II

Ces deux Français s'appellent Salvette et Bernadou. Ce sont deux chasseurs à pied, deux Provençaux du même village, enrôlés au même bataillon et blessés par le même obus. Seulement Salvette avait la vie plus dure, et déjà il commence à se lever, à faire quelques pas de son lit à la fenêtre. Bernadou, lui, ne veut pas guérir. Dans les rideaux blafards de son lit d'hospice, sa figure paraît plus maigre, plus languissante de jour en jour ; et quand il parle du pays, du retour, c'est avec ce sourire triste des malades, où il y a bien plus de résignation que d'espérance. Aujourd'hui cependant il s'est animé un peu, en pensant à cette belle fête de Noël qui dans nos campagnes de Provence ressemble à un grand feu de joie allumé au milieu de l'hiver, en se rappelant les sorties des messes de minuit, l'église parée et lumineuse, les rues du village toutes noires, pleines de monde, puis la longue veillée autour de la table, les trois flambeaux traditionnels, l'aïoli, les escargots et la jolie cérémonie du cacho fio (bûche de Noël) que le grand-père promène autour de la maison et arrose avec du vin cuit.
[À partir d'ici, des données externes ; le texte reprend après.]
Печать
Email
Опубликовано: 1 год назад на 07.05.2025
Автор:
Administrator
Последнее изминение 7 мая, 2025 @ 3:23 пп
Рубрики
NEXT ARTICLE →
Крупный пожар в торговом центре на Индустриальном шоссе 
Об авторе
« Ah ! mon pauvre Salvette, quel triste Noël nous allons faire cette année !… Si seulement on avait eu de quoi se payer un petit pain blanc et une fiole de vin clairet !… Ça m'aurait fait plaisir, avant de passer l'arme à gauche, d'arroser encore une fois le cacho fio avec toi… »

Et en parlant de pain blanc et de vin clairet, le malade a ses yeux qui brillent. Mais comment faire ? Ils n'ont plus rien, les malheureux, ni argent, ni montre. Salvette garde bien encore dans la doublure de sa veste un bon de poste de quarante francs. Seulement c'est pour le jour où ils seront libres, et la première halte qu'on fera dans une auberge de France. Cet argent-là est sacré. Pas moyen d'y toucher…. Pourtant ce pauvre Bernadou est si malade ! Qui sait s'il pourra jamais se remettre en route pour retourner là-bas ? Et puisque voilà un beau Noël qu'on peut encore fêter ensemble, est-ce qu'il ne vaudrait pas mieux en profiter ?

Alors, sans rien dire à son pays Salvette a décousu sa tunique pour prendre le bon de poste, et quand le vieux Cahn est venu comme tous les matins faire sa tournée dans les salles, après de longs débats, des discussions à voix basse, il lui a glissé dans la main ce carré de papier, raide et jauni, sentant la poudre et taché de sang.

Depuis ce moment, Salvette a pris un air de mystère. Il se frotte les mains et rit tout seul en regardant Bernadou. Et maintenant que le jour tombe, il est là à guetter, le front collé aux vitres, jusqu'à ce qu'il ait vu dans le brouillard de la place déserte le vieil Augustus Cahn tout essoufflé, qui arrive, un petit panier au bras.